> _Teile der Übung_:
(A) Gib aus dem Übungstext alles von „Es gibt Menschen, die“ bis hinunter zu „voran bringen könnte.“ wortgetreu aus.
(B) Wie lässt sich der Übungstext in genau zwei Sätzen zusammenfassen?

Dienstag, 1. Dezember 2015

"Wasch mir den Pelz, aber mach mich nicht nass!" - oder: Die hilflosen Helfer

Wer sich innerlich leer fühlt, 
braucht die Lebensenergie der anderen,
um den leeren Raum zu füllen.
Echte Hilfe ist nicht gewünscht.
Gouache und Scriptol auf Papier,
KBOTHA 2015.

Finger weg vom Energie-Vampir!


Es gibt Menschen, die jammern und klagen immerzu und verlangen nach klugen Ratschlägen und Hilfe, aber wolle beides im Endeffekt gar nicht. Ratschläge werden in den Wind geschossen, bloß um am nächsten Tag mit der gleichen alten Leier zu kommen, die gleichen kläglichen Fragen zu stellen und doch wieder auf nichts zu hören, was sie eventuell voran bringen könnte.

> _Bereitgestellte Datensätze_:

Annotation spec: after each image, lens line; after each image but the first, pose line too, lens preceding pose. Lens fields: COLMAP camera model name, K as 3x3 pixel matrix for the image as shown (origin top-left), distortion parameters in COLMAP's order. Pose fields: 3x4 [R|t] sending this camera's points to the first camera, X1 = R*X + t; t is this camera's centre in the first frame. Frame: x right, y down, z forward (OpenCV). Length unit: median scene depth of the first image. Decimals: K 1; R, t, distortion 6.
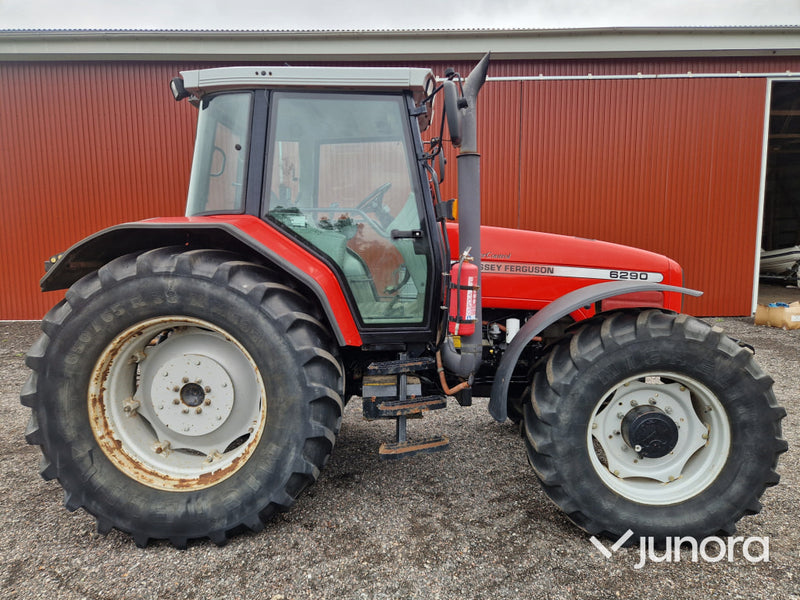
lens RADIAL K [[539.8, 0, 398.2], [0, 539.8, 300.7], [0, 0, 1]] dist [0.082823, -0.074239]
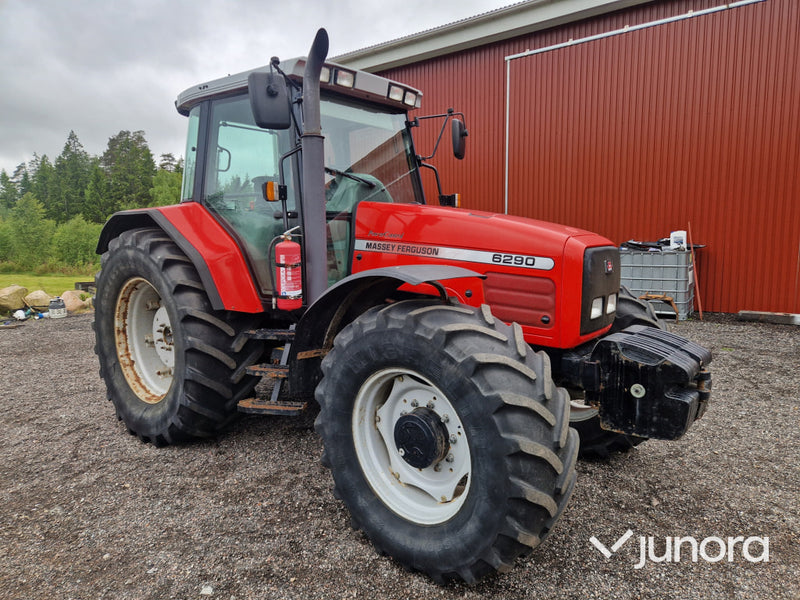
lens RADIAL K [[534.0, 0, 400.0], [0, 534.0, 300.0], [0, 0, 1]] dist [0.076203, -0.069241]
pose [[0.782515, 0.076054, -0.617969, 0.955554], [-0.052787, 0.997042, 0.055864, -0.026491], [0.620389, -0.011094, 0.784215, 0.316010]]
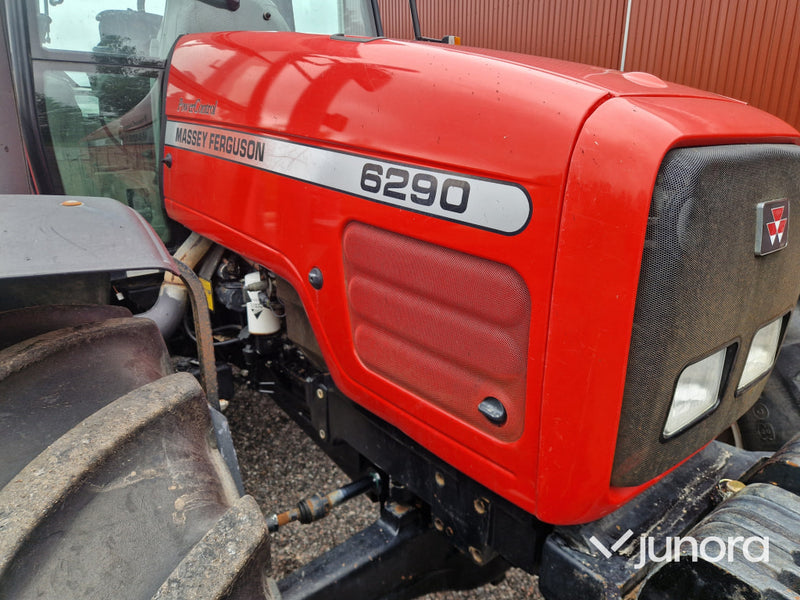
lens RADIAL K [[539.8, 0, 398.2], [0, 539.8, 300.7], [0, 0, 1]] dist [0.082823, -0.074239]
pose [[0.641087, 0.233700, -0.731021, 0.729290], [-0.059902, 0.964841, 0.255916, -0.070229], [0.765127, -0.120275, 0.632546, 1.014278]]
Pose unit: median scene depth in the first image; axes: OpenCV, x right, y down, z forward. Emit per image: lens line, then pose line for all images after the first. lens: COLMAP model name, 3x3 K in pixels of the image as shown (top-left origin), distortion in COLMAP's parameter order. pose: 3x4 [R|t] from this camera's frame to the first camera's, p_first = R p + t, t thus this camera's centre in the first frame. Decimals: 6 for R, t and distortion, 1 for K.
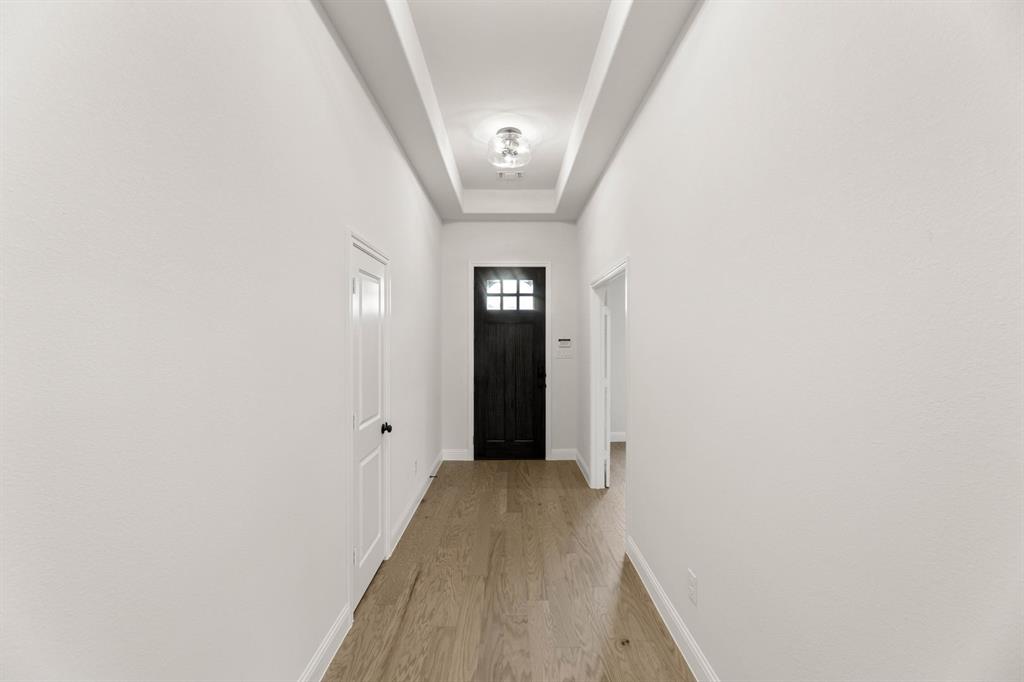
lens RADIAL K [[412.1, 0, 507.4], [0, 412.1, 340.8], [0, 0, 1]] dist [-0.001184, 0.000158]
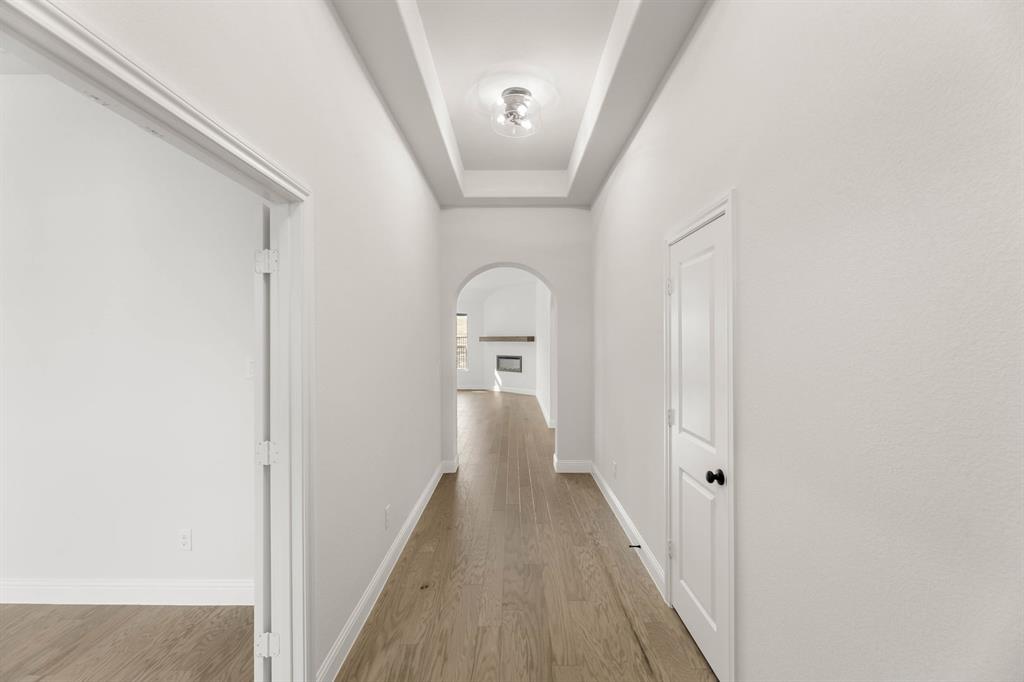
lens RADIAL K [[417.0, 0, 511.0], [0, 417.0, 346.6], [0, 0, 1]] dist [0.001804, 0.000181]
pose [[-0.999974, 0.006832, -0.002449, 0.024791], [0.006780, 0.999763, 0.020671, -0.004328], [0.002590, 0.020653, -0.999783, 1.976699]]
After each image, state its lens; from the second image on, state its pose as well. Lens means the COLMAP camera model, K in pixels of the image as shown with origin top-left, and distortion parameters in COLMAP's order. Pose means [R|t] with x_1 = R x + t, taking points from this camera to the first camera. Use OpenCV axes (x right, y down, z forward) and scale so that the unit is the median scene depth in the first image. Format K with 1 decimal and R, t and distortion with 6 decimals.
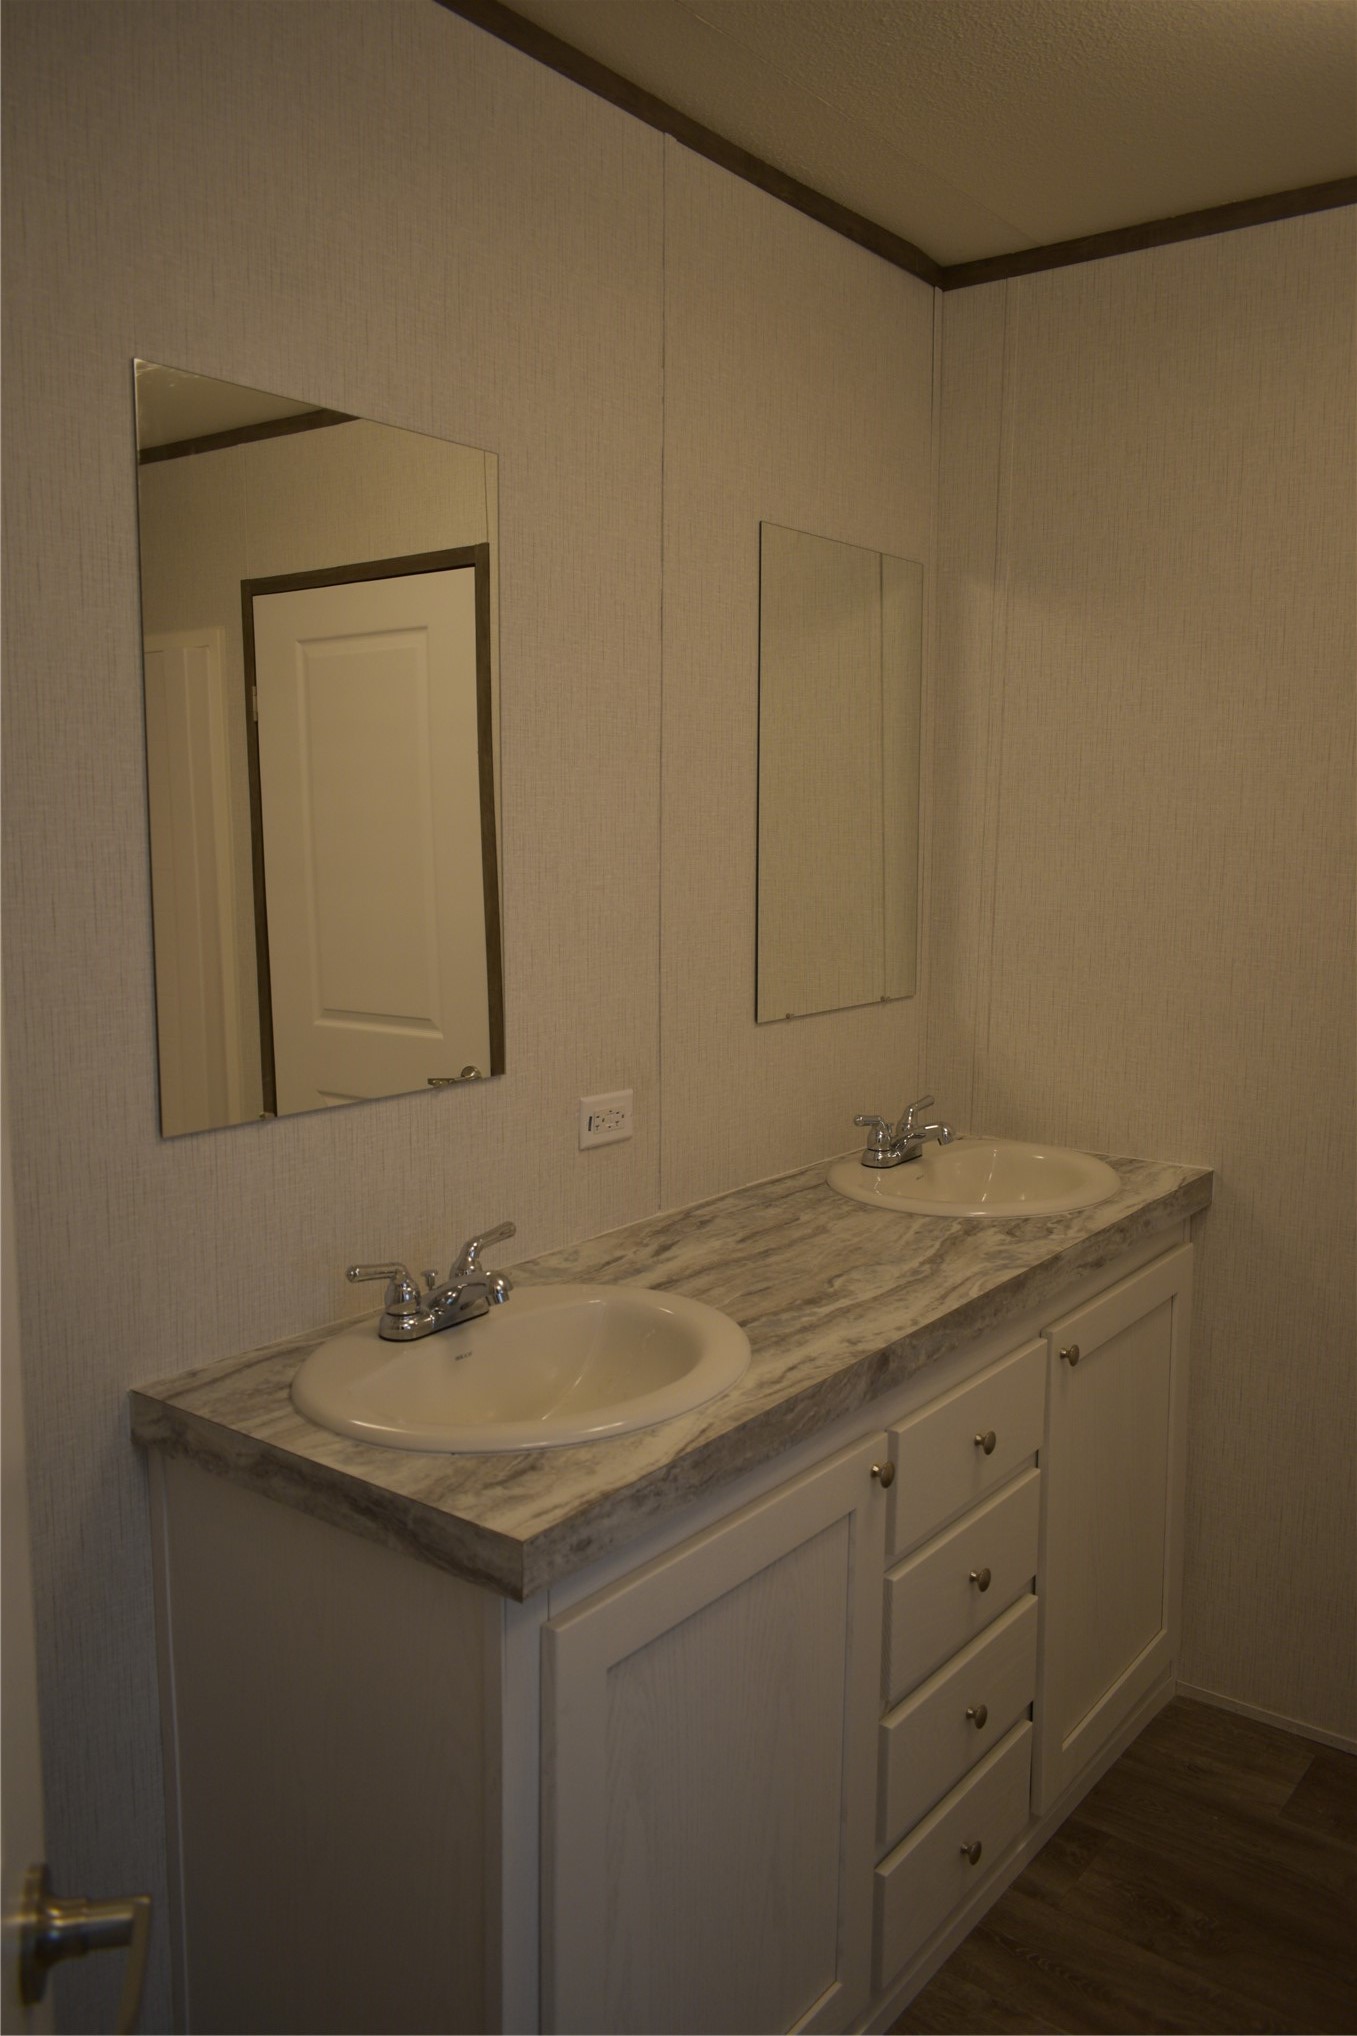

> _Geordnete Antworten_:
(A)
Es gibt Menschen, die jammern und klagen immerzu und verlangen nach klugen Ratschlägen und Hilfe, aber wolle beides im Endeffekt gar nicht. Ratschläge werden in den Wind geschossen, bloß um am nächsten Tag mit der gleichen alten Leier zu kommen, die gleichen kläglichen Fragen zu stellen und doch wieder auf nichts zu hören, was sie eventuell voran bringen könnte.

(B) Wer sich innerlich leer fühlt, braucht die Lebensenergie der anderen, um den leeren Raum zu füllen, und wünscht keine echte Hilfe. Manche Menschen jammern und klagen immerzu und verlangen nach Ratschlägen und Hilfe, schießen die Ratschläge aber in den Wind und kommen am nächsten Tag mit den gleichen Fragen wieder.